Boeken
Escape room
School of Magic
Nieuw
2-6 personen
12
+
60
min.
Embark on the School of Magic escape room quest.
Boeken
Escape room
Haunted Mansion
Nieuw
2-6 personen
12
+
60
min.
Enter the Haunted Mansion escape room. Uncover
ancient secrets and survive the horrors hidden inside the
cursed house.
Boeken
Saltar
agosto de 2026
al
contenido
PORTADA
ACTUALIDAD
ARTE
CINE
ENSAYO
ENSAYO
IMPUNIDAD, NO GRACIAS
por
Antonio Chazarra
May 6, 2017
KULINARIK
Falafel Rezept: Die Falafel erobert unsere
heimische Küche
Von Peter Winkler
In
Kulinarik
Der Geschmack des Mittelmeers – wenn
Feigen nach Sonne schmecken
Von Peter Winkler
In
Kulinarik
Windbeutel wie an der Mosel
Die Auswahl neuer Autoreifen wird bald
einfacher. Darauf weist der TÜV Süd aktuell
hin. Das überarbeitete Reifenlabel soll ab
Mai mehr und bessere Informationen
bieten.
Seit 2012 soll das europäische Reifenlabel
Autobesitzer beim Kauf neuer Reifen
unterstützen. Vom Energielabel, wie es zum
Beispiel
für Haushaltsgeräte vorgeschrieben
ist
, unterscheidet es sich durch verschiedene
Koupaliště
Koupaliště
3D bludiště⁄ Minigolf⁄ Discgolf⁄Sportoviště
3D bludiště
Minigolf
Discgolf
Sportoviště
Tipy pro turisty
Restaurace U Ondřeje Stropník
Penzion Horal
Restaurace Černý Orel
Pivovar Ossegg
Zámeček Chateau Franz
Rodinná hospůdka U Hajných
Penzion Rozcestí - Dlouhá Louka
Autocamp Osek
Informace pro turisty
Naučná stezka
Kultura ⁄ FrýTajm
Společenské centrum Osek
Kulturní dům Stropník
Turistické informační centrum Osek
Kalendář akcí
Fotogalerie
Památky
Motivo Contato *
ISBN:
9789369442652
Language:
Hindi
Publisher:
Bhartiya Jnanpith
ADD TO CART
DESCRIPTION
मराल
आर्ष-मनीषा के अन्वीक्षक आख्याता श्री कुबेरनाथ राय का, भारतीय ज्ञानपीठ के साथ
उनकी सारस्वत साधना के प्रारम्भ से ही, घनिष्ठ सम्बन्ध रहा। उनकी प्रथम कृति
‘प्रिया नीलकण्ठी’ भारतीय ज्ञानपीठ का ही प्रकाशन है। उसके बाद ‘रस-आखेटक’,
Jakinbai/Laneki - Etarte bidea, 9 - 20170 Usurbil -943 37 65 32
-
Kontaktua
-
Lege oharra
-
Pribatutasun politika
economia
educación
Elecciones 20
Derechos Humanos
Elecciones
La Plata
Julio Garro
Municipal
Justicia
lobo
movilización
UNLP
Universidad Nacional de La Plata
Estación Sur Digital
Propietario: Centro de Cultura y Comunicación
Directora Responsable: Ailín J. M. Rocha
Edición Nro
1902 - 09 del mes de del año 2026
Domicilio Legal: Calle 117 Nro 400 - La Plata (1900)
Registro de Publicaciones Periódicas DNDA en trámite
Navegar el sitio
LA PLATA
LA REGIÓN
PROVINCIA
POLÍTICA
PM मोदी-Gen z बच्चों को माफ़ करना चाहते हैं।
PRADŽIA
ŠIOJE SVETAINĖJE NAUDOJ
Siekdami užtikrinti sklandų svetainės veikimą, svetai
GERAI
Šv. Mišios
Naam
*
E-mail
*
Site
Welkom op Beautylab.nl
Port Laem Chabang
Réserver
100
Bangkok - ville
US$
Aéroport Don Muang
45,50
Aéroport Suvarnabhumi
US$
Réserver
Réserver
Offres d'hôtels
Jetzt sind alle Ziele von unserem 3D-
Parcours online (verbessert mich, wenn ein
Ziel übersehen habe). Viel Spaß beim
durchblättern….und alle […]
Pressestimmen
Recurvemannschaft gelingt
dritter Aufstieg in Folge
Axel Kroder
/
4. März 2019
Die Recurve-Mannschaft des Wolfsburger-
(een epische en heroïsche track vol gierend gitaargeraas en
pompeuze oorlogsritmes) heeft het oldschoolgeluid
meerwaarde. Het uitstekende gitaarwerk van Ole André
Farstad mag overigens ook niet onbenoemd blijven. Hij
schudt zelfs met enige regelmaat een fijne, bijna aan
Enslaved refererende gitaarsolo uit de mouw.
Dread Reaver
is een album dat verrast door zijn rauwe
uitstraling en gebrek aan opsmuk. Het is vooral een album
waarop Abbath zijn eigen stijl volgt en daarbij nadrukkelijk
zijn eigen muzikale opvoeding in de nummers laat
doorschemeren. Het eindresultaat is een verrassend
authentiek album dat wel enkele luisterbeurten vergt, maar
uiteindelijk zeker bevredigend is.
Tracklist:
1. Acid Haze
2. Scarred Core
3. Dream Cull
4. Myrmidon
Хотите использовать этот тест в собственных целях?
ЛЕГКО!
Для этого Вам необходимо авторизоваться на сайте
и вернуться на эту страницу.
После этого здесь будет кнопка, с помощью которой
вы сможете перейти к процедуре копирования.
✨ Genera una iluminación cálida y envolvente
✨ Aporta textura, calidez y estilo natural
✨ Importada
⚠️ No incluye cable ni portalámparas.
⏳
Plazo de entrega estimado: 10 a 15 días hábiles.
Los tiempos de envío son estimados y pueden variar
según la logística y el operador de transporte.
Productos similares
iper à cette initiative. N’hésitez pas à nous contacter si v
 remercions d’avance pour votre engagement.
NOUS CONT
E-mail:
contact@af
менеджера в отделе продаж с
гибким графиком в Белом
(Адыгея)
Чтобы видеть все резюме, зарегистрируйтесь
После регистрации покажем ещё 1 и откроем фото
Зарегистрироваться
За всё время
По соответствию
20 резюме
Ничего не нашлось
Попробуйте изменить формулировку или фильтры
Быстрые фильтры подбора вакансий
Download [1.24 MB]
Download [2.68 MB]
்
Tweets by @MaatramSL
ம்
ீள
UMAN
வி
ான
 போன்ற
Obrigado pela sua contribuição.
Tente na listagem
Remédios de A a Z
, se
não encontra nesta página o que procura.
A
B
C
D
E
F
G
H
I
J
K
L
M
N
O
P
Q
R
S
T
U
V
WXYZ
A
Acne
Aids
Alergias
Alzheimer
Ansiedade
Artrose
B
= = = =
**WHAT IS NEEDED**.
Going back over the entries above, copy word for word every line from the one that has "authentiek album dat" on through the one that has "После этого здесь".

**RESPONSE**.
authentiek album dat wel enkele luisterbeurten vergt, maar
uiteindelijk zeker bevredigend is.
Tracklist:
1. Acid Haze
2. Scarred Core
3. Dream Cull
4. Myrmidon
Хотите использовать этот тест в собственных целях?
ЛЕГКО!
Для этого Вам необходимо авторизоваться на сайте
и вернуться на эту страницу.
После этого здесь будет кнопка, с помощью которой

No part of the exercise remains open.